Task details: Retype each line of the material below word for word; pictures stay out.
- Opening Delimiter -
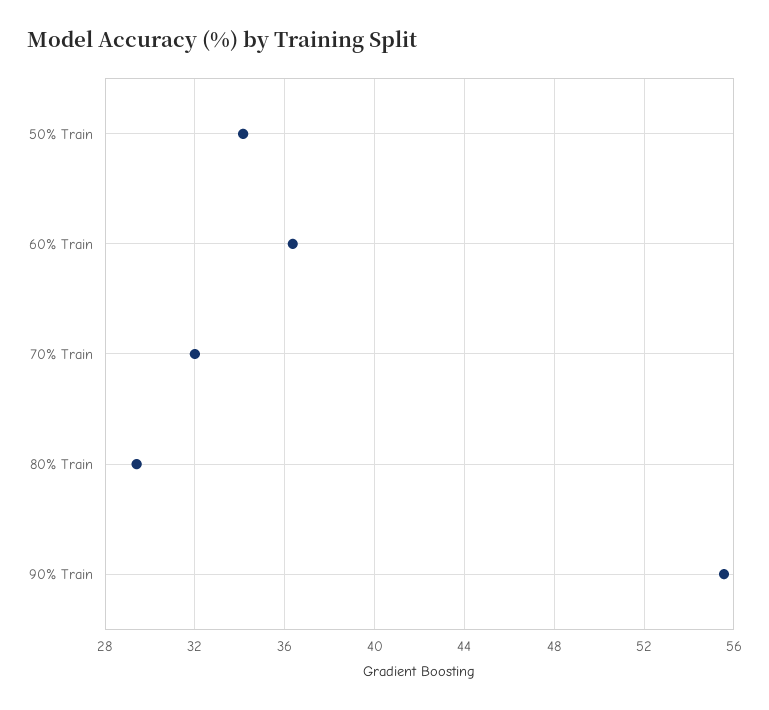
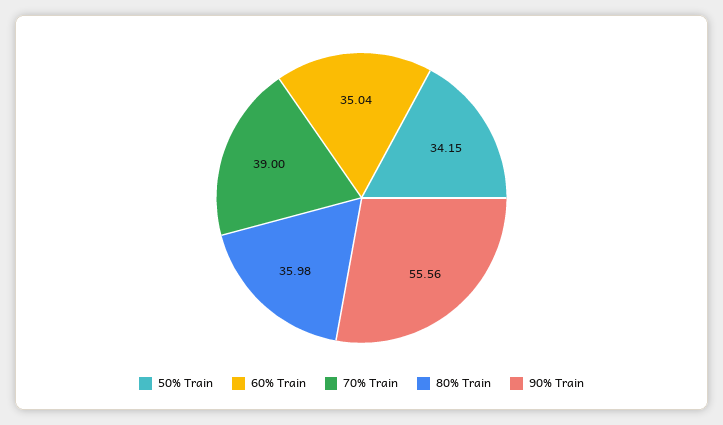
  {
    "50% Train": 34.15,
-   "60% Train": 36.5,
+   "60% Train": 35.04,
-   "70% Train": 32,
+   "70% Train": 39,
-   "80% Train": 29.5,
+   "80% Train": 35.98,
    "90% Train": 55.56
  }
- Closing Delimiter -
Reply:
  {
    "50% Train": 34.15,
-   "60% Train": 36.5,
+   "60% Train": 35.04,
-   "70% Train": 32,
+   "70% Train": 39,
-   "80% Train": 29.5,
+   "80% Train": 35.98,
    "90% Train": 55.56
  }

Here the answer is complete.